Global Health Press
Ending AIDS will require innovation in HIV prevention – especially a vaccine

Ending AIDS will require innovation in HIV prevention – especially a vaccine

IAVIIAVI has joined world leaders, researchers and advocates gathered at UN Headquarters for a three-day conference aimed at accelerating progress toward an ambitious goal—to end AIDS by 2030.

Delegates to the High-Level Meeting on Ending AIDS have called for accelerated action against the disease through intensified prevention, treatment, care and support programs that will help reduce new infections and increase life expectancy, quality of life and the dignity of all people living with, at risk of, and affected by HIV/AIDS and their families.

“The global fight against HIV/AIDS is one of the greatest challenges of modern times. The delegates in New York, as well as civil society, governments, international agencies, researchers and health care professionals around the world deserve to be congratulated for unprecedented solidarity, political will, innovation and funding that have enabled remarkable progress in treatment and prevention,” says Mark Feinberg, IAVI’s President and CEO. “And while we must make maximum use of all available tools, there is an urgent need to continue to invest in new prevention tools, including a vaccine, as well as a cure. Only a comprehensive response will rid the world of HIV/AIDS once and for all.”

Current trends suggest that existing treatment and prevention options are not sufficient to stanch the AIDS epidemic. “We need innovation in HIV prevention,” says Feinberg. “We must better understand people’s constraints and preferences in using HIV prevention, and make sure they can access and adhere to existing methods. But we will also need new approaches that better reflect people’s lives. Vaccines have proven to be the most effective tool to help control and eradicate infectious diseases.”

While remarkable progress has been made, the HIV/AIDS epidemic is far from being over. While 17 million people were receiving antiretroviral treatment by the end of 2015, nearly 20 million people living with HIV worldwide still didn’t have access to treatment. Ambitious targets have helped save millions of lives and reduce new annual infections by more than 30% since 2000. However, infection rates have leveled around 2 million for more than five years now despite more-than-doubled treatment rates. In 2015, new HIV infections increased for the first time in 15 years, by 5 percent, to 2.1 million globally.
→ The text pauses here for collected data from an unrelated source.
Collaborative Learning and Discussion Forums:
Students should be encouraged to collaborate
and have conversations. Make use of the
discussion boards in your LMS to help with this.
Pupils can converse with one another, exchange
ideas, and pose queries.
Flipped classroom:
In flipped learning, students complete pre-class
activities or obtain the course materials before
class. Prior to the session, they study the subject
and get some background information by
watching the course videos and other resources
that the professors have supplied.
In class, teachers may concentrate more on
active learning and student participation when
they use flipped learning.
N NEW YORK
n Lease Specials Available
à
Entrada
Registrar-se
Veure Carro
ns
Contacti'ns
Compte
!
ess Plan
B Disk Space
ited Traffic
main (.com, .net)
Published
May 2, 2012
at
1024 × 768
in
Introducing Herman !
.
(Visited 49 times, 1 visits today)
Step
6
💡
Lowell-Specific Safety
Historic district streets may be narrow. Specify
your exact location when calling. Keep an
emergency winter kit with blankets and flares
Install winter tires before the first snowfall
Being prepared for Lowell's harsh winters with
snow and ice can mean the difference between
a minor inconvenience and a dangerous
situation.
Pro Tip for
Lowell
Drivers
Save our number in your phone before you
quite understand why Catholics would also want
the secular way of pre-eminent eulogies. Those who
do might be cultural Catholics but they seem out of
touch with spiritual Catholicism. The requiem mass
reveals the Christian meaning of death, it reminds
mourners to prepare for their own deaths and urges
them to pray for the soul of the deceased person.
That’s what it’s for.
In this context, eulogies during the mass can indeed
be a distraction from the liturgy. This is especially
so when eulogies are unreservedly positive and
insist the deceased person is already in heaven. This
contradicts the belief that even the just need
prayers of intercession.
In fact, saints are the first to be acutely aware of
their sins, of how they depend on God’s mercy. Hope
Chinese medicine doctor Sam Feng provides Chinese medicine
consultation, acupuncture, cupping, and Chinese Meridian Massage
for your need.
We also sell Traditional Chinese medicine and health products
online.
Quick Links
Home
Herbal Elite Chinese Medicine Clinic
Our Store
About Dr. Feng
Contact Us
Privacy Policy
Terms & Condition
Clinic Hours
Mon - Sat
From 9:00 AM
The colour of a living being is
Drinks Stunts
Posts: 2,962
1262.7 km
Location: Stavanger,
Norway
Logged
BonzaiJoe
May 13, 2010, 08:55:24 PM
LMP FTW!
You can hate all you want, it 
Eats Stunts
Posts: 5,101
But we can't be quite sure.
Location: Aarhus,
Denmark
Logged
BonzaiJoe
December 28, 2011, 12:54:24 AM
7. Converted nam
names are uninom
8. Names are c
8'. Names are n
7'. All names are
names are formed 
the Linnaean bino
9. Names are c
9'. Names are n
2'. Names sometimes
Sub-Saharan Africa was home to two-thirds of the world’s new HIV infections in 2015. Women there are shouldering a disproportionate share of the burden, and infection rates among that demographic as well as the large and fast-growing group of young people remain alarmingly high. Meanwhile, new HIV infections in Eastern Europe and Central Asia rose by 57 percent in 2015 alone.

A vaccine is needed to conclusively and sustainably end HIV/AIDS

Recent modeling data show that even with massively expanded use of current treatment and prevention options, hundreds of thousands of people in the low- and middle-income countries will be newly infected with HIV and die from AIDS for decades to come. The same modeling work suggests that an efficacious, well-adopted vaccine could prevent the majority of new annual HIV infections in low- and middle-income countries, averting millions of infections and savings millions of lives.